A pair of security researchers who revealed a security issue for the Tesla Model 3 at the annual Pwn2Own hacking event were able to win the electric vehicle as their prize.
This is the first time that an automaker participated in Pwn2Own, which is run by Trend Micro’s Zero Day Initiative and is in its 12th year. Tesla made the Model 3 available to hackers in the competition to look for vulnerabilities in the electric vehicle’s system.
Team Fluoroacetate, Richard Zhu and Amat Cam, took the challenge. On the final day of Pwn2Own, the duo entered the Tesla Model 3, and after a few minutes, they were able to hack the electric vehicle’s internet browser. They were able to display a message through a JIT, or just-in-time, bug that bypasses memory randomization data which is supposed to protect secrets.

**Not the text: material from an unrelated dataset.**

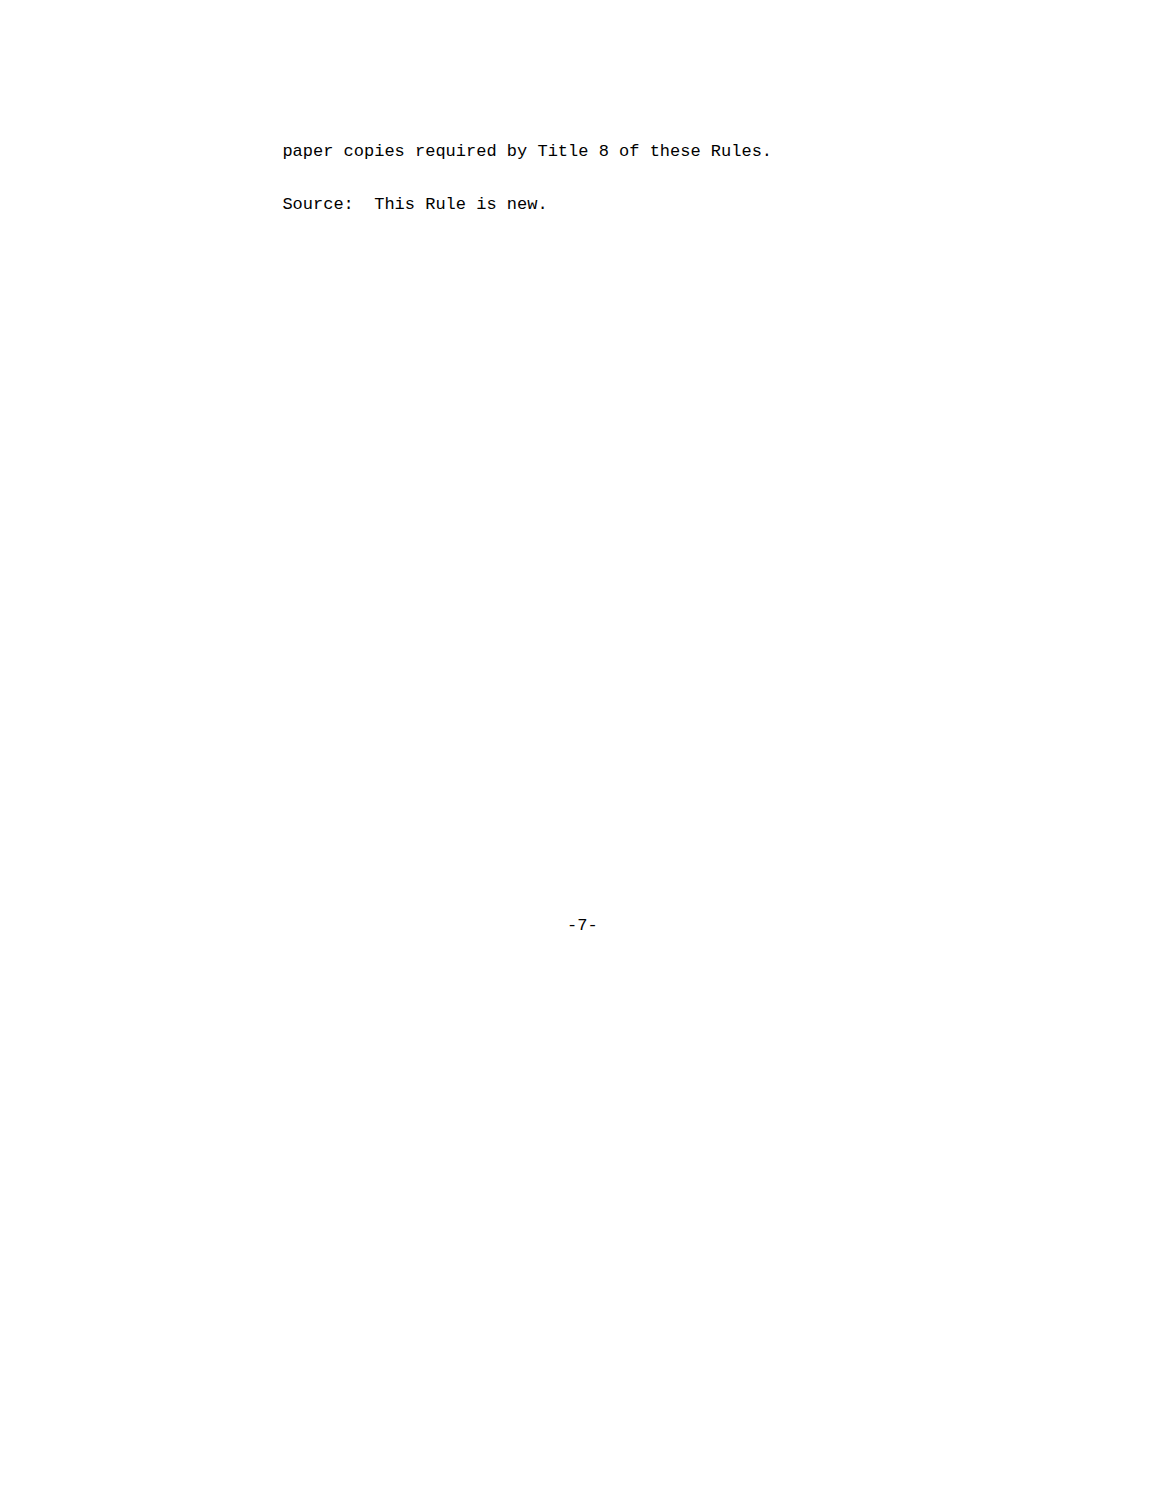paper copies required by Title 8 of these Rules.
Source: This Rule is new.
-7-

For their efforts, Zhu and Cam not only took home a prize of $35,000, but according to the competition’s rules, they also won the Model 3 that they successfully hacked. The pair were crowned as the Master of Pwn for 2019, as they won $375,000 out of the $545,000 awarded in this year’s Pwn2Own.
The companies that participated in Pwn2Own have received the details of the bugs that were exposed in the event, and are given 90 days to release security patches to fix the vulnerabilities. Tesla, for one, is happy with what transpired.

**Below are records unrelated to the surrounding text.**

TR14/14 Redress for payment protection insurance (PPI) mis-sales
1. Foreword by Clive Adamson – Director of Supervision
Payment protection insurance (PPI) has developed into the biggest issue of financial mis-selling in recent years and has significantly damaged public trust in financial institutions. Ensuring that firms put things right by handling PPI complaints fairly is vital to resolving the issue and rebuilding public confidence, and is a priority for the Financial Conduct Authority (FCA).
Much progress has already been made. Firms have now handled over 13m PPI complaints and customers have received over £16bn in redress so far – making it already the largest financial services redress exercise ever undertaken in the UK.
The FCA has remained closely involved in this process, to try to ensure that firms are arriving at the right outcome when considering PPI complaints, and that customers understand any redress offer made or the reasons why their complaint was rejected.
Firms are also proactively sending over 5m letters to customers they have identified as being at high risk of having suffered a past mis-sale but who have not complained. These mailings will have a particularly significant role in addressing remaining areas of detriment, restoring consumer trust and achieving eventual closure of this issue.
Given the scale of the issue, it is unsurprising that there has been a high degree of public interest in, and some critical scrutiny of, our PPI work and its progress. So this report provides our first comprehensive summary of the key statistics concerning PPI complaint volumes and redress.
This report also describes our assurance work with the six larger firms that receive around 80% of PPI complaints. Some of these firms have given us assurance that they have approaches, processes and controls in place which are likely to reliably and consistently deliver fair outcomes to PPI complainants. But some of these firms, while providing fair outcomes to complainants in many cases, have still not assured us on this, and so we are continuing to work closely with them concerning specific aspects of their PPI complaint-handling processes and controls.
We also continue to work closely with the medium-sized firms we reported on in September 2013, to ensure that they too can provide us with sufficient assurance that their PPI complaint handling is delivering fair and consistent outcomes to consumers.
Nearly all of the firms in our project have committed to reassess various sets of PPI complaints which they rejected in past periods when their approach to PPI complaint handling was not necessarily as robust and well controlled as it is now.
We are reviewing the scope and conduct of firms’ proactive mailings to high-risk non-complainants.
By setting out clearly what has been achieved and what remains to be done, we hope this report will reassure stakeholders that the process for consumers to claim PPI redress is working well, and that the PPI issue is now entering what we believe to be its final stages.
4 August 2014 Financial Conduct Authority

“We entered Model 3 into the world-renowned Pwn2Own competition in order to engage with the most talented members of the security research community, with the goal of soliciting this exact type of feedback,” Tesla said in a statement, adding that the software update to fix the bug that was identified by Team Fluoroacetate will be rolled out in the coming days.
Tesla has offered a bug bounty program for its electric vehicles over the past four years, and according to sources familiar with the matter, hundreds of thousands of dollars have been given as rewards to security researchers who have reported vulnerabilities, Electrek reported. Team Fluoroacetate is just one of many teams and individuals who are helping keep Tesla’s electric vehicles safe by sniffing out the bugs before hackers get to exploit them for criminal activities.